Though Lundholm makes a living laughing about his — and others’ — struggles with addiction, he also is clear about his serious commitment to helping people climb up from rock bottom and back into the daylight. In his mind, addiction is a form of mental illness. There’s no shame in that fact, he said, but acknowledging the link inspires people to do the work that’s needed to recover.

“People who talk about ‘mental health and addiction’ are being redundant,” Lundholm said. “Addiction is a mental illness, period.” Just admit it and work through it, he said. Laughing at his own very real struggles with drugs and alcohol doesn’t diminish them; it just opens up the conversation and gets people talking about their own recovery. 

“Laughter inspires trust,” Lundholm said. “People will laugh hard at my shows because they trust me. I’m not making fun of anybody.” 

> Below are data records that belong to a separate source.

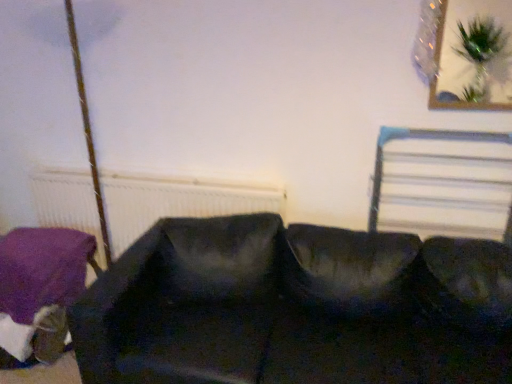
Locate an element on the screen. The width and height of the screenshot is (512, 384). purple fabric cushion at lower left is located at coordinates (42, 285).

Is black fabric couch at center inside or outside of purple fabric cushion at lower left?

black fabric couch at center is not inside purple fabric cushion at lower left, it's outside.

Is black fabric couch at center in front of or behind purple fabric cushion at lower left in the image?

black fabric couch at center is positioned closer to the viewer than purple fabric cushion at lower left.

Is black fabric couch at center to the left of purple fabric cushion at lower left from the viewer's perspective?

Incorrect, black fabric couch at center is not on the left side of purple fabric cushion at lower left.

Consider the image. From a real-world perspective, which is physically above, white textured radiator at left or purple fabric cushion at lower left?

From a 3D spatial view, white textured radiator at left is above.

Considering the relative positions of white textured radiator at left and purple fabric cushion at lower left in the image provided, is white textured radiator at left to the left of purple fabric cushion at lower left from the viewer's perspective?

In fact, white textured radiator at left is to the right of purple fabric cushion at lower left.

From the picture: Which of these two, white textured radiator at left or purple fabric cushion at lower left, is bigger?

With larger size is purple fabric cushion at lower left.

Between white textured radiator at left and purple fabric cushion at lower left, which one has less height?

With less height is purple fabric cushion at lower left.

Which object is positioned more to the left, purple fabric cushion at lower left or black fabric couch at center?

purple fabric cushion at lower left is more to the left.

How many degrees apart are the facing directions of purple fabric cushion at lower left and black fabric couch at center?

There is a 1.04-degree angle between the facing directions of purple fabric cushion at lower left and black fabric couch at center.

Is the position of purple fabric cushion at lower left less distant than that of black fabric couch at center?

No, purple fabric cushion at lower left is behind black fabric couch at center.

Is purple fabric cushion at lower left bigger or smaller than black fabric couch at center?

purple fabric cushion at lower left is smaller than black fabric couch at center.

From the image's perspective, is purple fabric cushion at lower left under white textured radiator at left?

Yes, from the image's perspective, purple fabric cushion at lower left is below white textured radiator at left.

Which point is more distant from viewer, (x=41, y=272) or (x=260, y=203)?

The point (x=260, y=203) is behind.

Consider the image. Which object is wider, purple fabric cushion at lower left or white textured radiator at left?

Wider between the two is purple fabric cushion at lower left.

Is purple fabric cushion at lower left positioned before white textured radiator at left?

Yes, purple fabric cushion at lower left is closer to the camera.

How far apart are purple fabric cushion at lower left and metallic silver bed frame at upper right?

The distance of purple fabric cushion at lower left from metallic silver bed frame at upper right is 5.20 feet.

The height and width of the screenshot is (384, 512). I want to click on bed frame above the purple fabric cushion at lower left (from a real-world perspective), so click(418, 138).

Which of these two, purple fabric cushion at lower left or metallic silver bed frame at upper right, stands shorter?

purple fabric cushion at lower left.

From the picture: Which is more to the left, purple fabric cushion at lower left or metallic silver bed frame at upper right?

purple fabric cushion at lower left.

In the image, is black fabric couch at center positioned in front of or behind white textured radiator at left?

In the image, black fabric couch at center appears in front of white textured radiator at left.

From the image's perspective, is black fabric couch at center beneath white textured radiator at left?

Yes, from the image's perspective, black fabric couch at center is below white textured radiator at left.

Visually, is black fabric couch at center positioned to the left or to the right of white textured radiator at left?

black fabric couch at center is positioned on white textured radiator at left's right side.

Considering the relative sizes of black fabric couch at center and white textured radiator at left in the image provided, is black fabric couch at center taller than white textured radiator at left?

Yes.

Considering their positions, is metallic silver bed frame at upper right located in front of or behind black fabric couch at center?

Clearly, metallic silver bed frame at upper right is behind black fabric couch at center.

Is point (381, 166) closer to viewer compared to point (305, 334)?

No, it is behind (305, 334).

Is black fabric couch at center at the back of metallic silver bed frame at upper right?

No, metallic silver bed frame at upper right's orientation is not away from black fabric couch at center.

Considering the relative sizes of metallic silver bed frame at upper right and black fabric couch at center in the image provided, is metallic silver bed frame at upper right shorter than black fabric couch at center?

Yes, metallic silver bed frame at upper right is shorter than black fabric couch at center.

Where is `furniture below the black fabric couch at center (from a real-world perspective)`? The image size is (512, 384). furniture below the black fabric couch at center (from a real-world perspective) is located at coordinates (42, 285).

I want to click on furniture below the white textured radiator at left (from the image's perspective), so click(x=42, y=285).

From the image, which object appears to be farther from metallic silver bed frame at upper right, white textured radiator at left or purple fabric cushion at lower left?

Among the two, purple fabric cushion at lower left is located further to metallic silver bed frame at upper right.

Based on their spatial positions, is black fabric couch at center or metallic silver bed frame at upper right closer to white textured radiator at left?

black fabric couch at center.

Which object lies nearer to the anchor point white textured radiator at left, metallic silver bed frame at upper right or purple fabric cushion at lower left?

purple fabric cushion at lower left is closer to white textured radiator at left.

Which object lies further to the anchor point black fabric couch at center, metallic silver bed frame at upper right or white textured radiator at left?

Among the two, metallic silver bed frame at upper right is located further to black fabric couch at center.

When comparing their distances from black fabric couch at center, does purple fabric cushion at lower left or metallic silver bed frame at upper right seem closer?

metallic silver bed frame at upper right is positioned closer to the anchor black fabric couch at center.

Which object lies further to the anchor point black fabric couch at center, metallic silver bed frame at upper right or purple fabric cushion at lower left?

The object further to black fabric couch at center is purple fabric cushion at lower left.

Which object lies further to the anchor point purple fabric cushion at lower left, white textured radiator at left or black fabric couch at center?

Among the two, black fabric couch at center is located further to purple fabric cushion at lower left.

From the image, which object appears to be farther from black fabric couch at center, white textured radiator at left or purple fabric cushion at lower left?

Based on the image, purple fabric cushion at lower left appears to be further to black fabric couch at center.

At what (x,y) coordinates should I click in order to perform the action: click on studio couch located between white textured radiator at left and metallic silver bed frame at upper right in the left-right direction. Please return your answer as a coordinate pair (x, y). Image resolution: width=512 pixels, height=384 pixels. Looking at the image, I should click on (296, 307).

Image resolution: width=512 pixels, height=384 pixels. Identify the location of radiator located between purple fabric cushion at lower left and metallic silver bed frame at upper right in the left-right direction. (176, 202).

You are a GUI agent. You are given a task and a screenshot of the screen. Output one action in this format:
    pyautogui.click(x=<x>, y=<y>)
    Task: Click on the radiator situated between purple fabric cushion at lower left and black fabric couch at center from left to right
    The width and height of the screenshot is (512, 384).
    Given the screenshot: What is the action you would take?
    pyautogui.click(x=176, y=202)

Find the location of `studio couch situated between purple fabric cushion at lower left and metallic silver bed frame at upper right from left to right`. studio couch situated between purple fabric cushion at lower left and metallic silver bed frame at upper right from left to right is located at coordinates (296, 307).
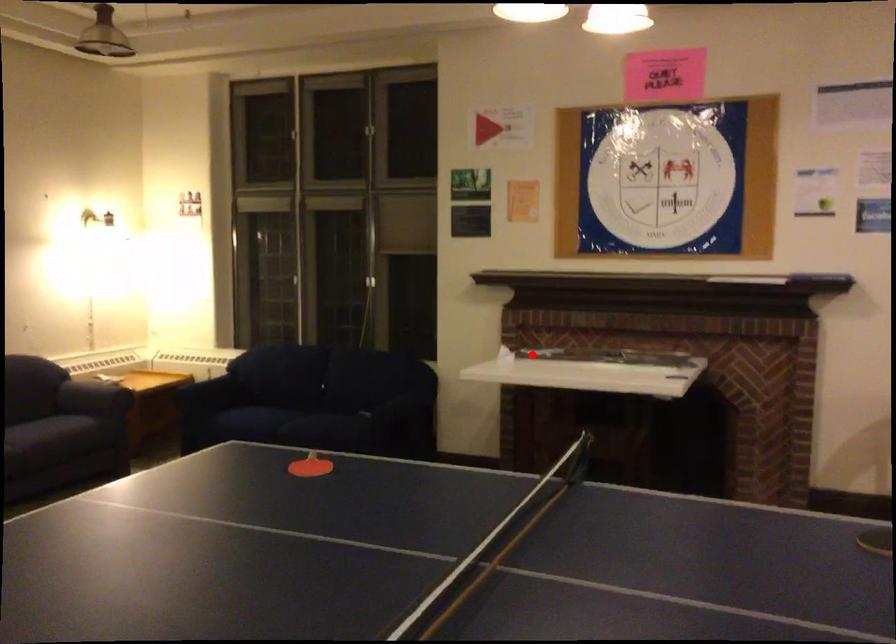
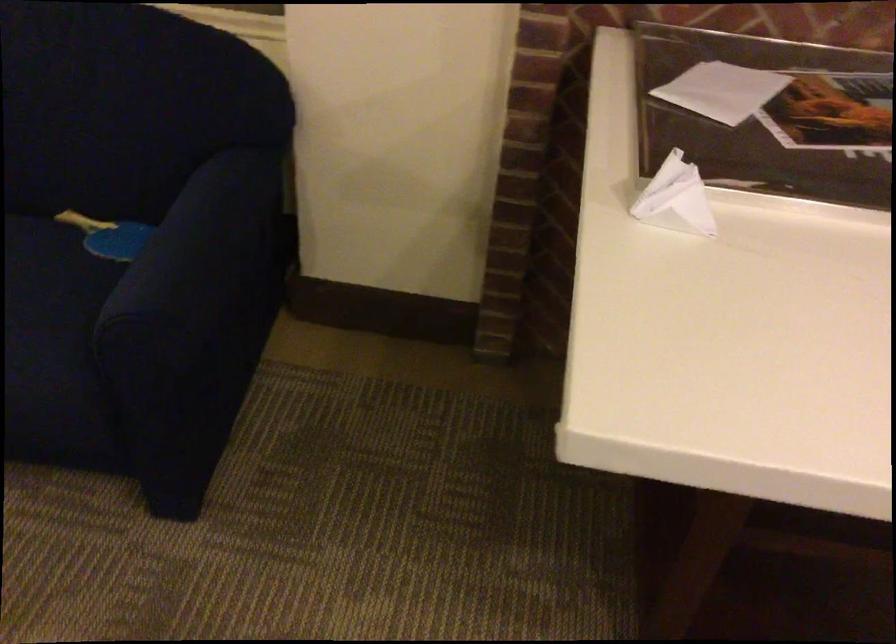
Question: I am providing you with two images of the same scene from different viewpoints. Image1 has a red point marked. In image2, the corresponding 3D location appears at what relative position? Reply with the corresponding letter.

Choices:
 (A) Closer
 (B) Farther

Answer: (A)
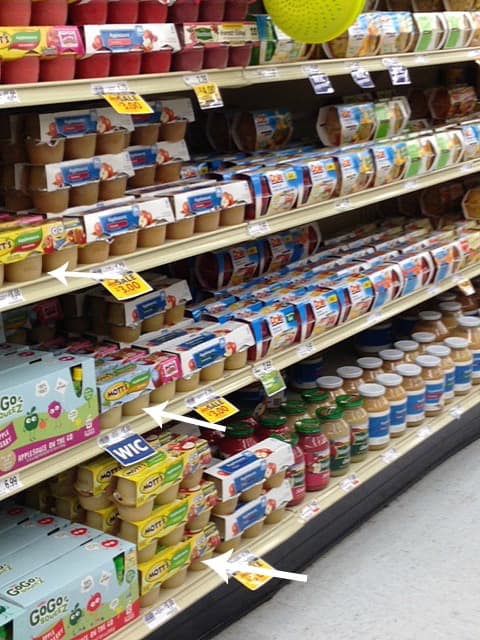
Image resolution: width=480 pixels, height=640 pixels. In order to click on tile floor in this screenshot , I will do `click(403, 608)`.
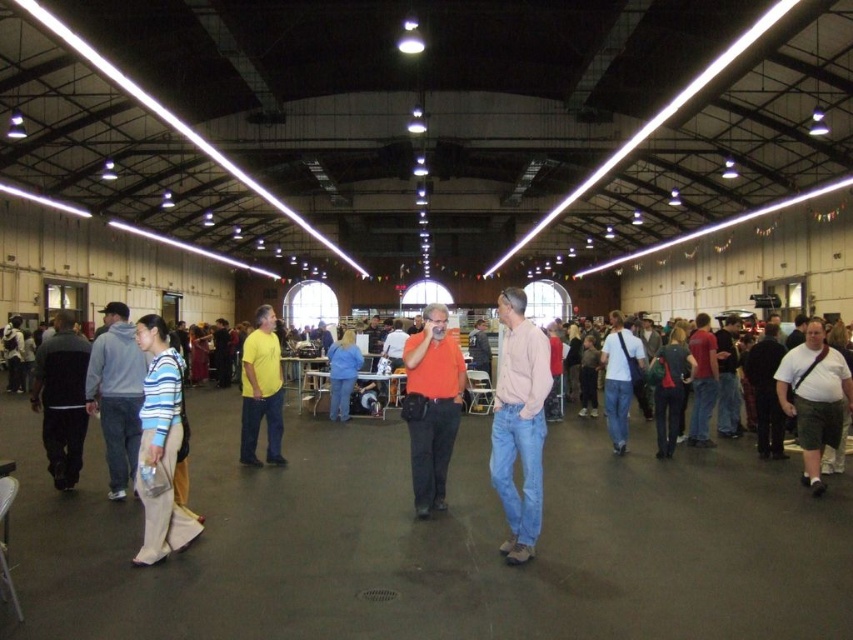
Is point (804, 454) more distant than point (345, 397)?

No, it is in front of (345, 397).

Based on the photo, which of these two, fat man in shorts at right or blue denim jeans at center, stands shorter?

blue denim jeans at center is shorter.

Between point (842, 419) and point (347, 371), which one is positioned behind?

Point (347, 371)

Where is `fat man in shorts at right`? This screenshot has height=640, width=853. fat man in shorts at right is located at coordinates (814, 397).

Does gray fleece jacket at left have a smaller size compared to dark gray pants at left?

Actually, gray fleece jacket at left might be larger than dark gray pants at left.

This screenshot has height=640, width=853. What do you see at coordinates (115, 394) in the screenshot?
I see `gray fleece jacket at left` at bounding box center [115, 394].

Which is in front, point (140, 397) or point (74, 476)?

Point (140, 397)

Lundholm might not be making fun of anybody, but that doesn’t mean that his humor is all rainbows and unicorns, either. He likes to walk the line between dark and light, exposing the brutal side of addiction with a wry smile.

“The comedy that I enjoy is a lot darker and not for everybody,” he said. “It’s PG-plus. There’s no swearing. My comedy highlights where you’re hurt and tries to help you fix it. If you don’t think I’m funny it’s because you’re broken,” he laughed. “It’s a mental health thing.”

Or maybe it’s because you’re too normy. Lundholm makes fun at the language gaps that exist between people who intimately understand addiction and those who live in the bright, shiny world without cravings and abuse.

“When normal people hear the word ‘accessory,’ ” Lundholm said, “they think ‘belts or seat-warmers on the Lexus?’ I think ‘three months.’ When normal people hear the word ‘blackout,’ they think ‘no electricity.’ I think ‘age 11.’ ”

Hopes to help others

Lundholm believes that humor has been the tool that’s allowed him to stay sober for so many years. He’s been bitterly, deeply addicted and close to death, and he’d do anything to never be back down there again. He shares his gift of humor with others in the hopes that it will keep them from going down that same road. If they do get stuck the way he did, he hopes laughter will help lift them out.

“I think that the power that be or the universe or the happy accident has allowed us to laugh at what we’re afraid of so we don’t run smack back into it,” Lundholm said. “It’s like a pothole in the road: If you hit one while you’re not paying attention you are going to damage your car. But, if I can avoid the pothole, I can tell the next person where that pothole is so they can avoid it. But if they don’t listen to me and get stuck anyway, we can laugh together about being in the pothole and figure out a way to get out.”